### TASK BRIEF
I'd like the entries reproduced exactly, with the images omitted.

(Pictures with lens parameters)
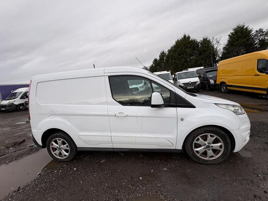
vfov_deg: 85.7
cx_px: 134
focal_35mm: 14
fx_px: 108
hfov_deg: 102.1
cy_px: 100
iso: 40
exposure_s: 1/245
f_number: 2.2
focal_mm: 2.22
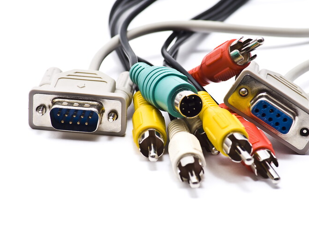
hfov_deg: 6.2
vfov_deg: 4.7
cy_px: 116
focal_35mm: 318
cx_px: 172
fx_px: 2835
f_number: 11
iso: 100
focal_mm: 195
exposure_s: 1/200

### ANSWER TO THIS TASK
vfov_deg: 85.7
cx_px: 134
focal_35mm: 14
fx_px: 108
hfov_deg: 102.1
cy_px: 100
iso: 40
exposure_s: 1/245
f_number: 2.2
focal_mm: 2.22
hfov_deg: 6.2
vfov_deg: 4.7
cy_px: 116
focal_35mm: 318
cx_px: 172
fx_px: 2835
f_number: 11
iso: 100
focal_mm: 195
exposure_s: 1/200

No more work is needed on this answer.